* _Assignment_:
Match the word "xspace". Return each line of the data below where it appears.

* _Dataset content_:
+++++

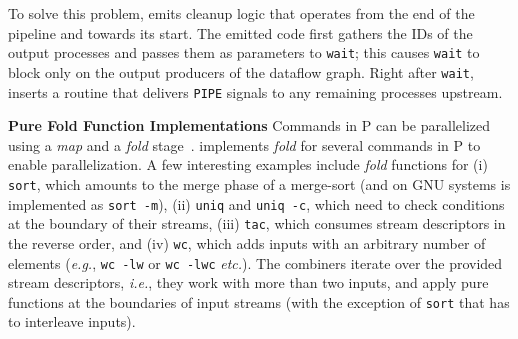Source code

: \documentclass[letterpaper,twocolumn,10pt]{article}
\newcommand{\eg}{{\em e.g.}, }
\newcommand{\ie}{{\em i.e.}, }
\newcommand{\etc}{{\em etc.}\xspace}
\newcommand{\heading}[1]{\vspace{4pt}\noindent\textbf{#1}\enspace}
\newcommand{\ttt}[1]{\texttt{#1}}
\newcommand{\tcn}[1]{\mbox{\textcircled{\scriptsize #1}}}
\newcommand{\tpur}{\tcn{\textsc{P}}\xspace}
\newcommand{\todo}[1]{\hl{#1}\xspace}
\newcommand{\kk}[1]{[{\color{magenta}kk: #1}]}
\begin{document}
To solve this problem, \sys emits cleanup logic that operates from the
end of the pipeline and towards its start.  The emitted code first
gathers the IDs of the output processes and passes them as parameters
to \ttt{wait}; this causes \ttt{wait} to block only on the output
producers of the dataflow graph.  Right after \ttt{wait}, \sys inserts
a routine that delivers \ttt{PIPE} signals to any remaining processes
upstream.




\heading{Pure Fold Function Implementations}
Commands in \tpur can be parallelized using a \emph{map} and a \emph{fold} stage~.
\sys implements \emph{fold} for several commands in \tpur to enable parallelization.
A few interesting examples include \emph{fold} functions for
  (i) \ttt{sort}, which amounts to the merge phase of a merge-sort (and on GNU systems is implemented as \ttt{sort -m}),
  (ii) \ttt{uniq} and \ttt{uniq -c}, which need to check conditions at the boundary of their streams,
  (iii) \ttt{tac}, which consumes stream descriptors in the reverse order, and 
  (iv) \ttt{wc}, which adds inputs with an arbitrary number of elements (\eg \ttt{wc -lw} or \ttt{wc -lwc} \etc).
The combiners iterate over the provided stream descriptors, \ie they work with more than two inputs, and apply pure functions at the boundaries of input streams (with the exception of \ttt{sort} that has to interleave inputs).
\end{document}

+++++

* _Answer to this exercise_:
\newcommand{\etc}{{\em etc.}\xspace}
\newcommand{\tpur}{\tcn{\textsc{P}}\xspace}
\newcommand{\todo}[1]{\hl{#1}\xspace}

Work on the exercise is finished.